Ok, now let's implement the character generation part of the model. The only way to generate some word is to sample characters from the vocabulary. Naïvely I could sample randomly, but that's not a great idea. It will look like polish or basque. Here is the workflow:

* Pass to the network a dummy input with 0s. $x^{\langle 1 \rangle} = \vec{0}$. Also set $a^{\langle 0 \rangle} = \vec{0}$.
* Run one step of forward propagation to get $a^{\langle 1 \rangle}$ and $\hat{y}^{\langle 1 \rangle}$. Here are the equations:

$$ a^{\langle t+1 \rangle} = \tanh(W_{ax}  x^{\langle t \rangle } + W_{aa} a^{\langle t \rangle } + b)\tag{1}$$$$ z^{\langle t + 1 \rangle } = W_{ya}  a^{\langle t + 1 \rangle } + b_y \tag{2}$$$$ \hat{y}^{\langle t+1 \rangle } = softmax(z^{\langle t + 1 \rangle })\tag{3}$$

Note that $\hat{y}^{\langle t+1 \rangle }$ is a (softmax) probability vector (its entries are between 0 and 1 and sum to 1). $\hat{y}^{\langle t+1 \rangle}_i$ represents the probability that the character indexed by "i" is the next character.

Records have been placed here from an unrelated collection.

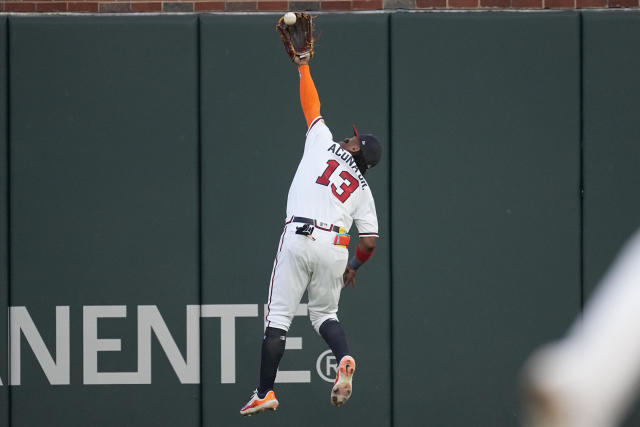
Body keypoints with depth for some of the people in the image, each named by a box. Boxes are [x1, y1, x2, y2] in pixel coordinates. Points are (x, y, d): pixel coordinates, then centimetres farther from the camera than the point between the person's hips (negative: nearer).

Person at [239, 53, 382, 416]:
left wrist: (303, 66, 33)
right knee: (325, 314, 21)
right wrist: (353, 268, 27)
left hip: (299, 238, -3)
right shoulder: (363, 189, 16)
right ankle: (345, 359, -10)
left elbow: (312, 106, 21)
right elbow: (370, 241, 10)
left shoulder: (324, 143, 12)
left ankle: (265, 393, -2)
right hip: (335, 248, 3)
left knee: (279, 317, 0)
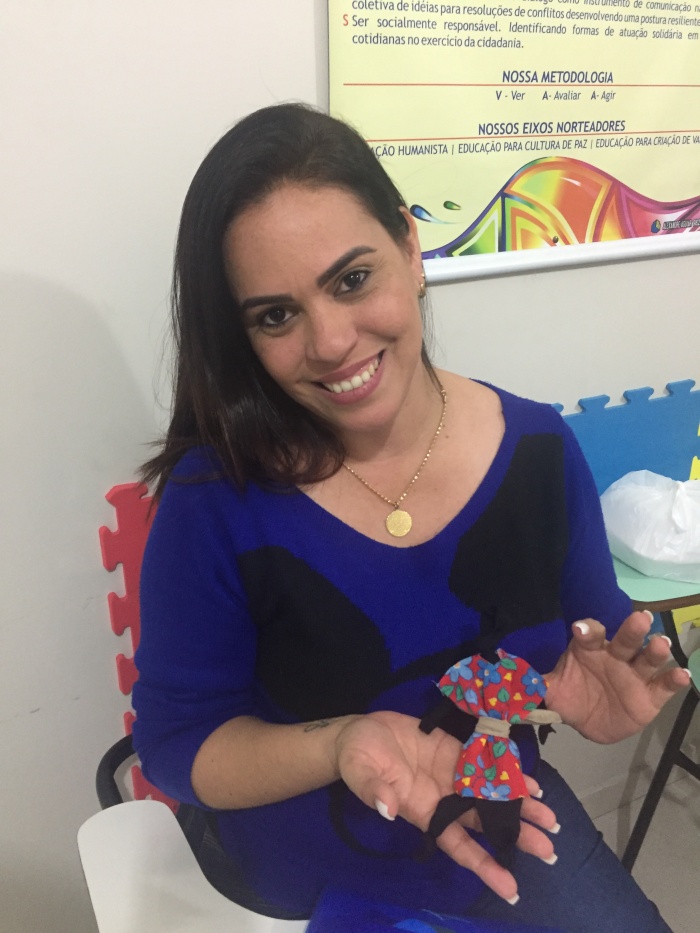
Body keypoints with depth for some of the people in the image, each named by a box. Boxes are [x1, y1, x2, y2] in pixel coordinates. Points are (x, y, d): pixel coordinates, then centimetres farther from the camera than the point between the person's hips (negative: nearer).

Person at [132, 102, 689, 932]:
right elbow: (175, 743, -14)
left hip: (510, 835, 3)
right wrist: (339, 746, -32)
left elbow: (602, 641, -1)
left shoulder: (538, 450, -13)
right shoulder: (215, 498, -23)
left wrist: (604, 702, -24)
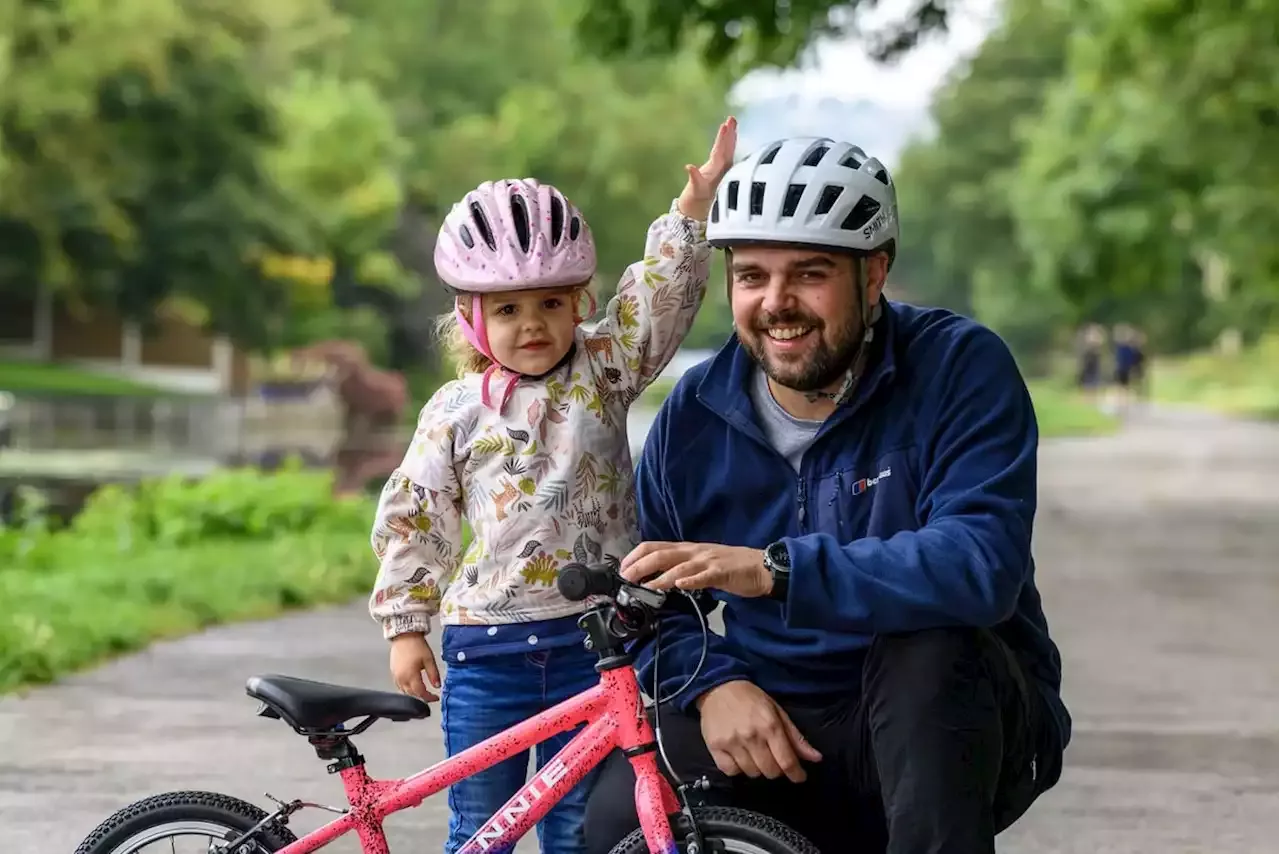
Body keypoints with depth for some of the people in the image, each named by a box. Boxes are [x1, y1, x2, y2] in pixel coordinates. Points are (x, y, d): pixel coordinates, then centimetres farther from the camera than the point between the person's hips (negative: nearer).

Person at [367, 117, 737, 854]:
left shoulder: (603, 370, 3)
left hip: (592, 638, 0)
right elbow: (411, 519, 6)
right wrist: (406, 627, 4)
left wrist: (698, 202, -22)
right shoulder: (456, 412, 2)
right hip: (486, 646, 0)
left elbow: (660, 296, -9)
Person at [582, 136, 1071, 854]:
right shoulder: (694, 416, 2)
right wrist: (710, 682, -14)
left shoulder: (960, 366, -12)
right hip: (778, 730, 3)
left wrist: (775, 570, -36)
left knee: (928, 645, -36)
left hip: (951, 723, -3)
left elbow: (984, 563, -28)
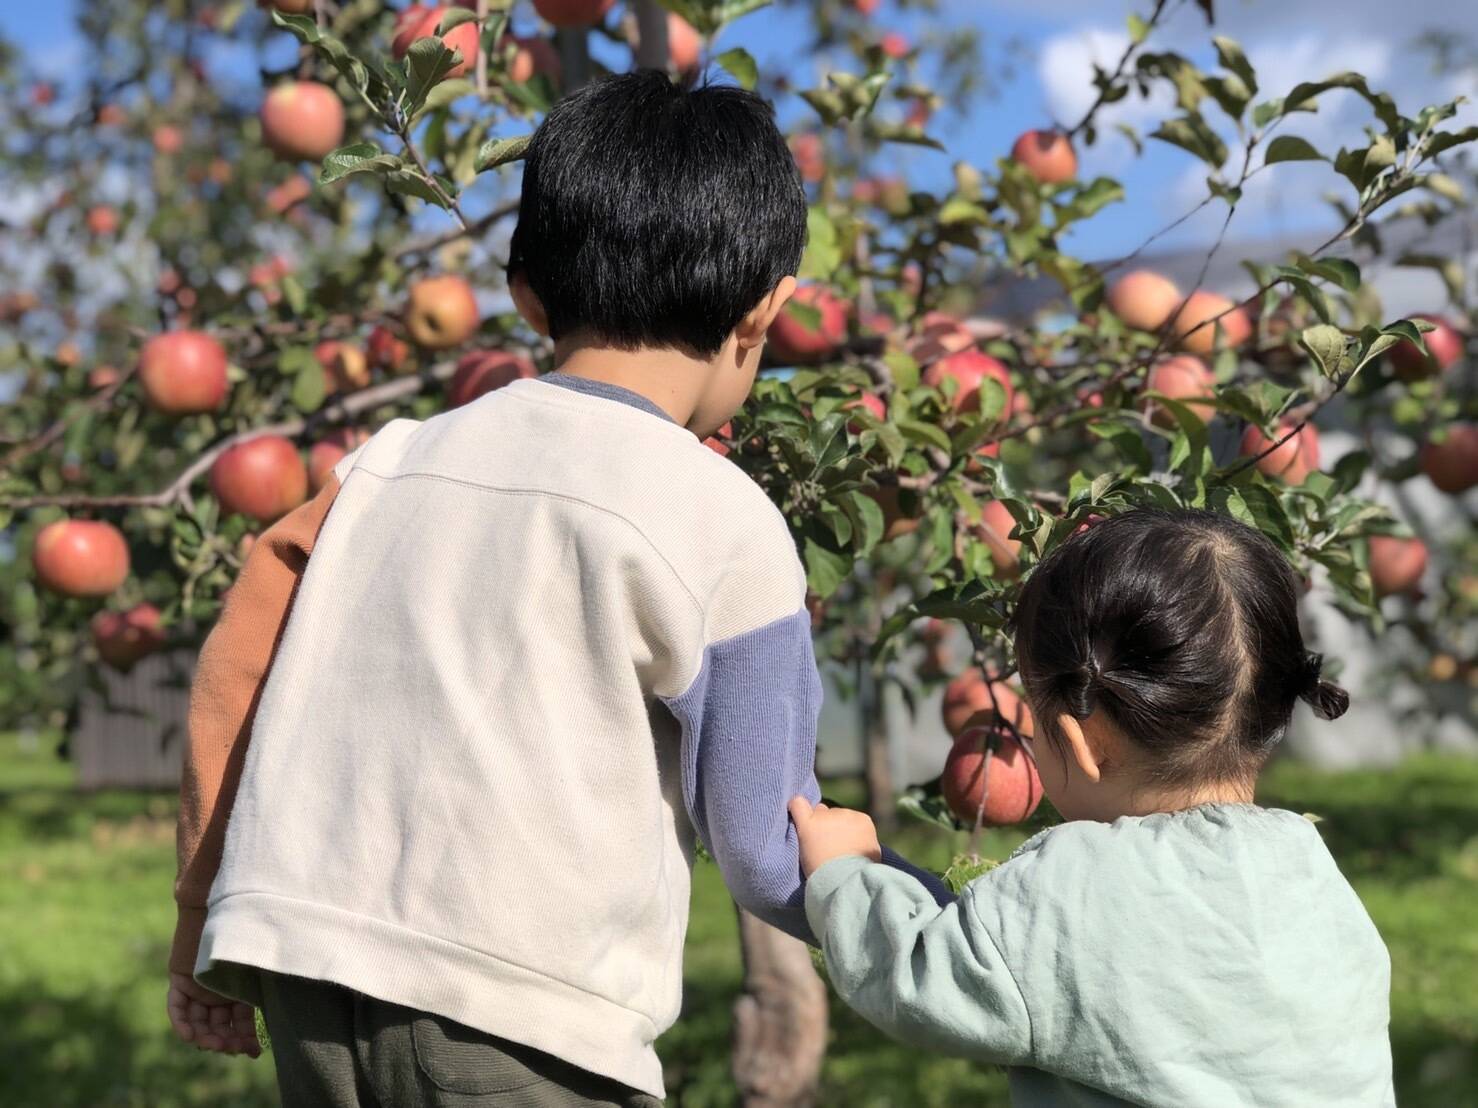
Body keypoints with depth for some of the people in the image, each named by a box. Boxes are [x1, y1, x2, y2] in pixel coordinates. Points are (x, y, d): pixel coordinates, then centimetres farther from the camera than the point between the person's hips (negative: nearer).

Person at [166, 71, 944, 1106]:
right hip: (515, 1020, -5)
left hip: (304, 966, 6)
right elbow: (772, 863, 2)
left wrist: (200, 936, 26)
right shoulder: (723, 522, -3)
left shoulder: (395, 459, 11)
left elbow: (229, 696, 13)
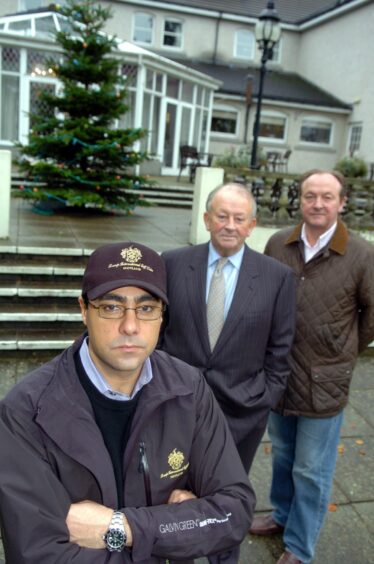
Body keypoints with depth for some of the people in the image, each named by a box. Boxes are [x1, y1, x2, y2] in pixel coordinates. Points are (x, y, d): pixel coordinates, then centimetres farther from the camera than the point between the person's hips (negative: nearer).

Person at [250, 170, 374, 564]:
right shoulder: (278, 244, -5)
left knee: (311, 471, 12)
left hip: (324, 381, -3)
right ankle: (282, 514, 49)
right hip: (278, 373, 4)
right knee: (282, 454, 24)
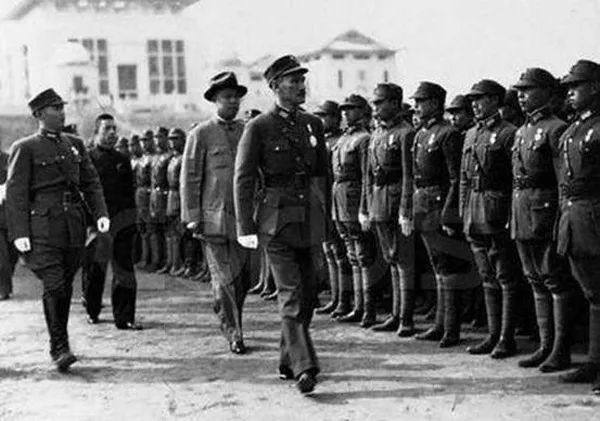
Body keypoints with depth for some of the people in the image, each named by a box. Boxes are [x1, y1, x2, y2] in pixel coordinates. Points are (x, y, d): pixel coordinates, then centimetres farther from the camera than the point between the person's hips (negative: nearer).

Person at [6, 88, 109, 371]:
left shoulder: (75, 145, 16)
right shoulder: (24, 149, 0)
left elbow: (90, 182, 16)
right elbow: (15, 192, -4)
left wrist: (100, 213, 0)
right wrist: (19, 233, -12)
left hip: (74, 227, 5)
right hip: (42, 228, -5)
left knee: (66, 287, 9)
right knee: (54, 286, -12)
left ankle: (58, 343, 22)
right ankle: (59, 348, -7)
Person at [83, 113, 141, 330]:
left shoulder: (123, 160, 14)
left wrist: (132, 220, 10)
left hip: (122, 221, 3)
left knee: (124, 270, -2)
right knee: (94, 270, 7)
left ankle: (125, 318, -1)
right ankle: (92, 312, 27)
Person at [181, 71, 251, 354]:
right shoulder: (201, 134, -1)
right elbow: (189, 178, -2)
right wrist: (192, 217, -8)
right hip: (215, 218, -4)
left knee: (244, 279, 7)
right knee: (225, 279, -5)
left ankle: (226, 316, 30)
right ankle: (233, 333, 6)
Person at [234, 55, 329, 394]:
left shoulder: (313, 124, 11)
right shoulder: (259, 128, -5)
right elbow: (243, 179, -6)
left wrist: (326, 218, 18)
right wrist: (245, 228, -11)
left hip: (309, 222, 6)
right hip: (277, 222, -5)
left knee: (309, 294, 9)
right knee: (292, 296, -11)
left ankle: (288, 361, 24)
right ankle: (304, 367, -13)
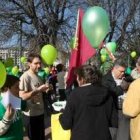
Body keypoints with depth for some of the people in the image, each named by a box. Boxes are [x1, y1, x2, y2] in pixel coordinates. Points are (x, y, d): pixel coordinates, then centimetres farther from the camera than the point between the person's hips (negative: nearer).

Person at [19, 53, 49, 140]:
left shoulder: (38, 76, 8)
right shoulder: (25, 77, -18)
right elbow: (22, 96, -25)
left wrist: (45, 89, -2)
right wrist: (38, 90, -28)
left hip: (40, 112, 8)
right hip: (31, 115, -8)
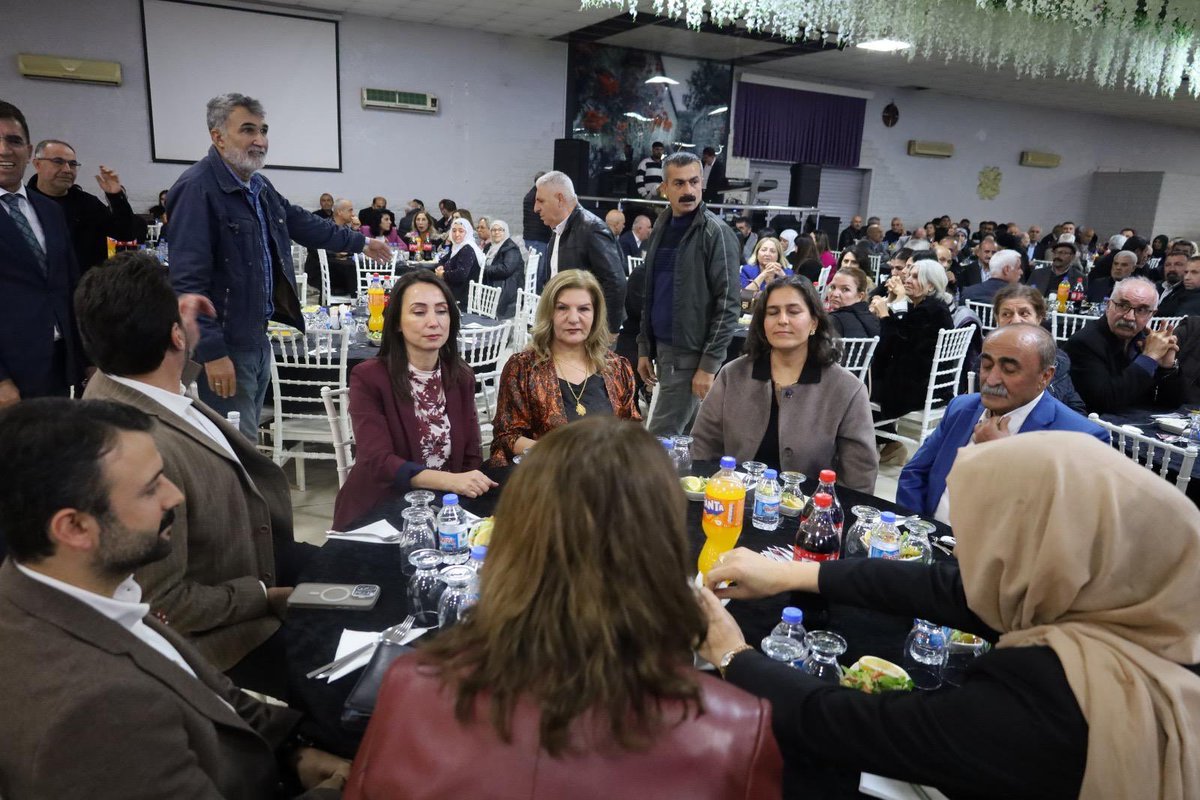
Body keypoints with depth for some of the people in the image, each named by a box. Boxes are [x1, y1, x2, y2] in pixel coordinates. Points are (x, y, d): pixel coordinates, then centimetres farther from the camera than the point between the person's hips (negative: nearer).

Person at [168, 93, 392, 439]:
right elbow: (188, 281, -22)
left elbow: (303, 224, 28)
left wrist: (359, 242, 34)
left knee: (248, 440, 19)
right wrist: (212, 353, -25)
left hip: (259, 337, 9)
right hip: (224, 346, -9)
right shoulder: (197, 189, -17)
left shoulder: (259, 186, 12)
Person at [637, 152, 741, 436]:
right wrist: (644, 348, 12)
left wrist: (709, 365, -17)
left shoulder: (716, 233, -9)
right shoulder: (661, 228, 12)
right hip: (662, 349, 7)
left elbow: (728, 303, -13)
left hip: (692, 355, -7)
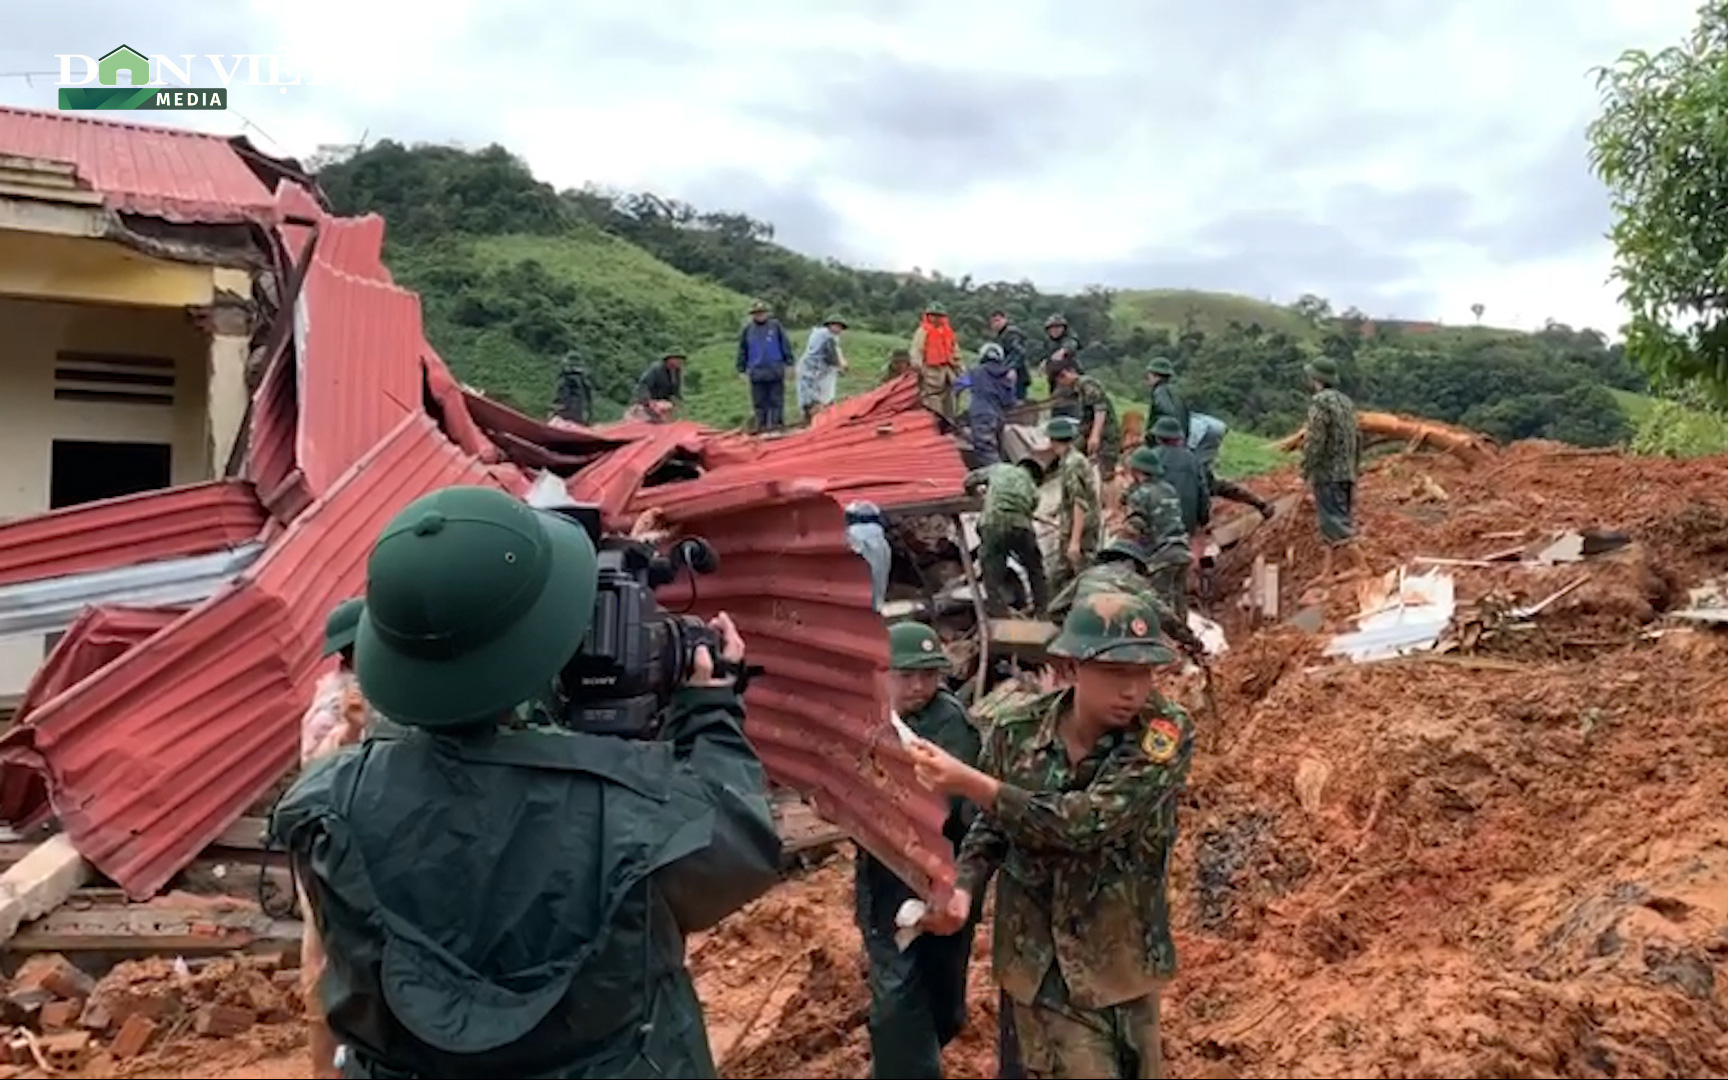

* Carry out sampling: Pick the next character's index according to the probability distribution specified by $\hat{y}^{\langle t+1 \rangle }$. This means that if $\hat{y}^{\langle t+1 \rangle }_i = 0.16$ I will pick the index "i" with 16% probability.

* Overwrite the variable x, which currently stores $x^{\langle t \rangle }$, with the value of $x^{\langle t + 1 \rangle }$. Represent $x^{\langle t + 1 \rangle }$ by creating a one-hot vector corresponding to the character chosen as a prediction. Then, forward propagate $x^{\langle t + 1 \rangle }$ in Step 1 and keep repeating the process until a "\n" character appears, indicating the end of the dinosaur name.